• Work task 1: Write out everything in the PC build thread from "## mrw1986 (Jan 30, 2008)" down to "limbo right now.".
• Work task 2: In the PC build thread, which case did the poster order?
• Work task 3: Carry on the PC build thread from the point where it stops.

# Woo!



## mrw1986 (Jan 26, 2008)

Just ordered my Antec P182, 2x 320gb WD SATA drives (RAID 0 FTW!), and an LG dvd burner to replace my sheisty external. All thats left is a new mobo, dual video cards, and a hitachi 750gb SATA drive. I haven't decided on the X38/Crossfire or 780i/SLI route yet.


----------



## mrw1986 (Jan 30, 2008)

Update: Just ordered an EVGA 780i board and another 2gb kit of the Transcend AxeRAM I have, its back at Newegg for $49.99 for DDR2-800 2gb kit. Once my federal tax check comes (Estimated Feb. 8) I'm going to order my 2x 8800GT. I'll give you guys status updates on the build once everything is here.

EDIT: Decided on the SLI build, more bang for my buck! Also the Hitachi drive is in limbo right now.

• Data listing:
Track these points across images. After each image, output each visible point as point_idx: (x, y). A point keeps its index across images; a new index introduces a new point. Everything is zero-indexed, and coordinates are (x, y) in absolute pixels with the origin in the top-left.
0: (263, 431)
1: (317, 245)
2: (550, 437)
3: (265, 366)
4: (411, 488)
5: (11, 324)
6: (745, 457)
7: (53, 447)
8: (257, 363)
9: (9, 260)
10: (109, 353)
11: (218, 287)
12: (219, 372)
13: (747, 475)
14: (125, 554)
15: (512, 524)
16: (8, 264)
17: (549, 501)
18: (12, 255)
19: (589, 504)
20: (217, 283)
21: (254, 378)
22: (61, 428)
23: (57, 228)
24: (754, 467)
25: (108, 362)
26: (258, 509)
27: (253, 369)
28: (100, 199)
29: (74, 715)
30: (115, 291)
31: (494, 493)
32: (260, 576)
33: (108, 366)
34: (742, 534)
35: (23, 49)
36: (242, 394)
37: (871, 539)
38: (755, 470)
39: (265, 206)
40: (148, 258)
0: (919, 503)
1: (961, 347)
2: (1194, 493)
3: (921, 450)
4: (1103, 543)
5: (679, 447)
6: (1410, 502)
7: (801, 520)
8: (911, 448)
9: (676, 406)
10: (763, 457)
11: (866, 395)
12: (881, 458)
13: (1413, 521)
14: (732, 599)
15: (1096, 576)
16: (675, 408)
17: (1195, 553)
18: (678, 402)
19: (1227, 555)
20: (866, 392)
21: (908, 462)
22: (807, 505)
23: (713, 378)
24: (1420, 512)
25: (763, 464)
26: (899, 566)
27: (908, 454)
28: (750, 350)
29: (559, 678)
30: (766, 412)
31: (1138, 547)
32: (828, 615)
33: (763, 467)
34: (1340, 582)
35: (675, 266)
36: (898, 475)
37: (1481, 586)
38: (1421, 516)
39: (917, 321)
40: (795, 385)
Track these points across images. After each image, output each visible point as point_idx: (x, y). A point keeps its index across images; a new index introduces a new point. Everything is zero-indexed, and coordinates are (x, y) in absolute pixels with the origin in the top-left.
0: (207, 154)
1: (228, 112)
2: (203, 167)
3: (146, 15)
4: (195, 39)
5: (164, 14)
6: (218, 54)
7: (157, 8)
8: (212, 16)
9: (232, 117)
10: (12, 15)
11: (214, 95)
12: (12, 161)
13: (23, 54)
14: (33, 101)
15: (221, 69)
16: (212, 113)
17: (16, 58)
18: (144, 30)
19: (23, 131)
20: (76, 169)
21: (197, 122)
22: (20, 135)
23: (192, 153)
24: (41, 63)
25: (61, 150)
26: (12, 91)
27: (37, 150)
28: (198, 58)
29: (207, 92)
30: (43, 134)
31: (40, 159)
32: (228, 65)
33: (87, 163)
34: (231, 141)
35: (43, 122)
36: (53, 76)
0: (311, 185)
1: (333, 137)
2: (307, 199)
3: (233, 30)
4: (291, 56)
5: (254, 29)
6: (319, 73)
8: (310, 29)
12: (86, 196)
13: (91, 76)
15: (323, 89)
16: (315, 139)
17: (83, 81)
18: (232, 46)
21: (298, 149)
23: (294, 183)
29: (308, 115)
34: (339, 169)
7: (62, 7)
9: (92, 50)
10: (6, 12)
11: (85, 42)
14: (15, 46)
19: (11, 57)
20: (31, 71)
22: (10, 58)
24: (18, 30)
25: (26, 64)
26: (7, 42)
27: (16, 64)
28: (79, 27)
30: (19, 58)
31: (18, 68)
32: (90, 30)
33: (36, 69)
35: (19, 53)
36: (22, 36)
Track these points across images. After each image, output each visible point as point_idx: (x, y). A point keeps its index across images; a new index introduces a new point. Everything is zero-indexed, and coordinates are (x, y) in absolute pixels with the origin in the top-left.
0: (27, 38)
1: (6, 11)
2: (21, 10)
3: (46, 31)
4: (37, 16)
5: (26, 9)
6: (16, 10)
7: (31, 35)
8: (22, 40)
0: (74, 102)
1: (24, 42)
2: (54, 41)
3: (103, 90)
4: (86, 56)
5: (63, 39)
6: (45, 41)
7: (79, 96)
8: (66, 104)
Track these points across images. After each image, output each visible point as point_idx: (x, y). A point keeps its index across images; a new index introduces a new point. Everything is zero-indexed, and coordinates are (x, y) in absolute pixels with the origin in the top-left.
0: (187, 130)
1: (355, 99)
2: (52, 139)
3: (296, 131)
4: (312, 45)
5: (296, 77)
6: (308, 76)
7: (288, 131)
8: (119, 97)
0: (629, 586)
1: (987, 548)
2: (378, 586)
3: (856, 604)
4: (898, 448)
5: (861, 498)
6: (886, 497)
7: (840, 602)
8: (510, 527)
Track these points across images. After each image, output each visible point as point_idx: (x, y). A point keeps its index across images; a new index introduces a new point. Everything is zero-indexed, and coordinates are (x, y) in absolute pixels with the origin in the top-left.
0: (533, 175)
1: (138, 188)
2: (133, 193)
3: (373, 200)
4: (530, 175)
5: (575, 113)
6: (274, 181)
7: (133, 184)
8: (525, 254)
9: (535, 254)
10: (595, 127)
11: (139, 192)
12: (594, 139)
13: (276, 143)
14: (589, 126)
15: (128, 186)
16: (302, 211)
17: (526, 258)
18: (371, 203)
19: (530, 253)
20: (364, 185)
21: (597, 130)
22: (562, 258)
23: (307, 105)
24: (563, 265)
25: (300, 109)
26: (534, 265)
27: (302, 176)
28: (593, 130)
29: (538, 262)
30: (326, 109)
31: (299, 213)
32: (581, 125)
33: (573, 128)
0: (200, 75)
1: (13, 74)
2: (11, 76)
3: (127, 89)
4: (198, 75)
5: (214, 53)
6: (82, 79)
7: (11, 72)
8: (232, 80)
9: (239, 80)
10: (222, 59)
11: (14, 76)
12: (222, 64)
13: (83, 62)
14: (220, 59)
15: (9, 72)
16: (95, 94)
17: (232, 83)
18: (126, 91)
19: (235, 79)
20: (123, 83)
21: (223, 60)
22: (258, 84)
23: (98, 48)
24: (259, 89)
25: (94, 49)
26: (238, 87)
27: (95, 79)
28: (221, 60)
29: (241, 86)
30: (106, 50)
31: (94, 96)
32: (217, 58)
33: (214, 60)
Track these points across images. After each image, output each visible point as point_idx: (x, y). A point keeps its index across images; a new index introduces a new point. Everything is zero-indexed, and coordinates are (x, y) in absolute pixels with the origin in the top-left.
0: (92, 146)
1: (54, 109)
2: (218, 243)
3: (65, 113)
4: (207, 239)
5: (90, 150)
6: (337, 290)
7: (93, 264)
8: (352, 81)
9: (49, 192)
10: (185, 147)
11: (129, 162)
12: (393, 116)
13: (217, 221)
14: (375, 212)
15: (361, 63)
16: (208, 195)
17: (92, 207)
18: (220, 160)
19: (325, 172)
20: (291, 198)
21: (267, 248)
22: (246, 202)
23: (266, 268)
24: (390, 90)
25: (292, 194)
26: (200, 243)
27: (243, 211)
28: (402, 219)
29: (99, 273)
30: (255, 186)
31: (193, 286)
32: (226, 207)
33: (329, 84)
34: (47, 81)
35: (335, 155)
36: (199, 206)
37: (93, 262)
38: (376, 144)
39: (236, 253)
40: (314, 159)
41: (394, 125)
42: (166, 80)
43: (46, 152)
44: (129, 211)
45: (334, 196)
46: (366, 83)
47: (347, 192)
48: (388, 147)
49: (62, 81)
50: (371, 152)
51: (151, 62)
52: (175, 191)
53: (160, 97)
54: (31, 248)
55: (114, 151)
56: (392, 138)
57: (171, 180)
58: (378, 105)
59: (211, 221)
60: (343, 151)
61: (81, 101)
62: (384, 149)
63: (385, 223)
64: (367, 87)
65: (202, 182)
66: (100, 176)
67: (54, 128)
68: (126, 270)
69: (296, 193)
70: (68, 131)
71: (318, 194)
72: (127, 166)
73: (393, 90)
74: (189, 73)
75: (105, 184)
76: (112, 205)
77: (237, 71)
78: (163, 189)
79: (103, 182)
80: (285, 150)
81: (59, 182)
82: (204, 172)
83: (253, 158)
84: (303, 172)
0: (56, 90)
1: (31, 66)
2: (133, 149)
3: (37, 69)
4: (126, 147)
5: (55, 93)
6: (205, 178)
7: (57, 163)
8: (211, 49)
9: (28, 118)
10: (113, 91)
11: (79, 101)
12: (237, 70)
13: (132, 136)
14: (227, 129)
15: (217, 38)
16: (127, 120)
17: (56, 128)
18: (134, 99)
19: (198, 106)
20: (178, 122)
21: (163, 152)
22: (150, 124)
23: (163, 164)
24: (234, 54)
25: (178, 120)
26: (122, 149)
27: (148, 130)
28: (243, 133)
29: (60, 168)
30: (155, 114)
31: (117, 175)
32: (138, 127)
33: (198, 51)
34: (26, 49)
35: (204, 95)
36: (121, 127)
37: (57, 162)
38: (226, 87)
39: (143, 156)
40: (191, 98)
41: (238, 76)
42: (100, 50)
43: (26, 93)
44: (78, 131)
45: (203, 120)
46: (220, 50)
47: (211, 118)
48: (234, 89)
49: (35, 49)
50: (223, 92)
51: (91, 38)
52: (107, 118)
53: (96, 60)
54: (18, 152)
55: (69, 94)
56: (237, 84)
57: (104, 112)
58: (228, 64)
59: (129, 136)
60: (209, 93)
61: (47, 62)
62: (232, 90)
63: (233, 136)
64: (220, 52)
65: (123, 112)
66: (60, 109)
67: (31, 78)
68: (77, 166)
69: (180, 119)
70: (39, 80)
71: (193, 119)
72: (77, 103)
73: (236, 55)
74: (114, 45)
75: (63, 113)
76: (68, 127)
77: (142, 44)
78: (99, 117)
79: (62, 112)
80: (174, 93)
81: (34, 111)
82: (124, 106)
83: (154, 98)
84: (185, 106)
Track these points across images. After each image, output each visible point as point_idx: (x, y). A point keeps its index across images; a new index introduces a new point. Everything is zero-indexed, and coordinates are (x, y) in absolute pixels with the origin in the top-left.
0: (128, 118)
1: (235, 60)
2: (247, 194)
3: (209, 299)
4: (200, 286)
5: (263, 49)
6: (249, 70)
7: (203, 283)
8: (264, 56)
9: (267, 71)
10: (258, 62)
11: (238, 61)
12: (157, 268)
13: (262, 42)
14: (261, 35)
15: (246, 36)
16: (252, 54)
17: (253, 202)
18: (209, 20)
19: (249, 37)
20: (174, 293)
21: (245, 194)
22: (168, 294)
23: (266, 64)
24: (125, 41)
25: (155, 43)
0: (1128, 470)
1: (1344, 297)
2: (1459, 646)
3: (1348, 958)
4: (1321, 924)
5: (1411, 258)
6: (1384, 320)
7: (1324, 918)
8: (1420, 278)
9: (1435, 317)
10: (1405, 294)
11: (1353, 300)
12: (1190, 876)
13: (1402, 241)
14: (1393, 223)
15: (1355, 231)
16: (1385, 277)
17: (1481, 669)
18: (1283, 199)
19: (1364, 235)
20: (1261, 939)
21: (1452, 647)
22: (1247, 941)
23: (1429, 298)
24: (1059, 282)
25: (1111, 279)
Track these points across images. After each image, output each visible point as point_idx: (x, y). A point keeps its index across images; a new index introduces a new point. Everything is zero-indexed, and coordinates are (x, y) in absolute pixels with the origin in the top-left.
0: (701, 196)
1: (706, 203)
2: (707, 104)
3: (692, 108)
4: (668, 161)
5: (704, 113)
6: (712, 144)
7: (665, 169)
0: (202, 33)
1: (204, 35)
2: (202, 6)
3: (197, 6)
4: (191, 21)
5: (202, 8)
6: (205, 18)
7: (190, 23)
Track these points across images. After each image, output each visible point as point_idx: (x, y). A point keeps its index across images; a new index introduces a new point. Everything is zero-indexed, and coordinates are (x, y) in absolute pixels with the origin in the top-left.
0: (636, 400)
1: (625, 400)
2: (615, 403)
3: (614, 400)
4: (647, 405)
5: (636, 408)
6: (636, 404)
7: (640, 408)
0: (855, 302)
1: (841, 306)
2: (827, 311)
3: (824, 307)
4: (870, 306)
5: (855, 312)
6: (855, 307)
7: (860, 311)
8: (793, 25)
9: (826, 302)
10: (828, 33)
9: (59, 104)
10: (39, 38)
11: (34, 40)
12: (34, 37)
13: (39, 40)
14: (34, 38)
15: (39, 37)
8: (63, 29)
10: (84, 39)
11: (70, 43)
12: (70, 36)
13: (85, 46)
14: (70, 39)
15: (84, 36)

• Task answer 1:
## mrw1986 (Jan 30, 2008)

Update: Just ordered an EVGA 780i board and another 2gb kit of the Transcend AxeRAM I have, its back at Newegg for $49.99 for DDR2-800 2gb kit. Once my federal tax check comes (Estimated Feb. 8) I'm going to order my 2x 8800GT. I'll give you guys status updates on the build once everything is here.

EDIT: Decided on the SLI build, more bang for my buck! Also the Hitachi drive is in limbo right now.

• Task answer 2: An Antec P182.

• Task answer 3:
----------



## Cold Storm (Jan 30, 2008)

Sweetness m8. I'll be waiting to see how it all goes! wanting to see how both crossfire and sli does now.. 
Good build


----------



## mrw1986 (Jan 31, 2008)

Mods, can I get this moved to the Project Logs forum? I'm going to use this for my new build log.


----------



## Polaris573 (Jan 31, 2008)

Choose a better title in the future.

Forum Guidelines


----------



## mrw1986 (Feb 1, 2008)

Haha thanks for the tip.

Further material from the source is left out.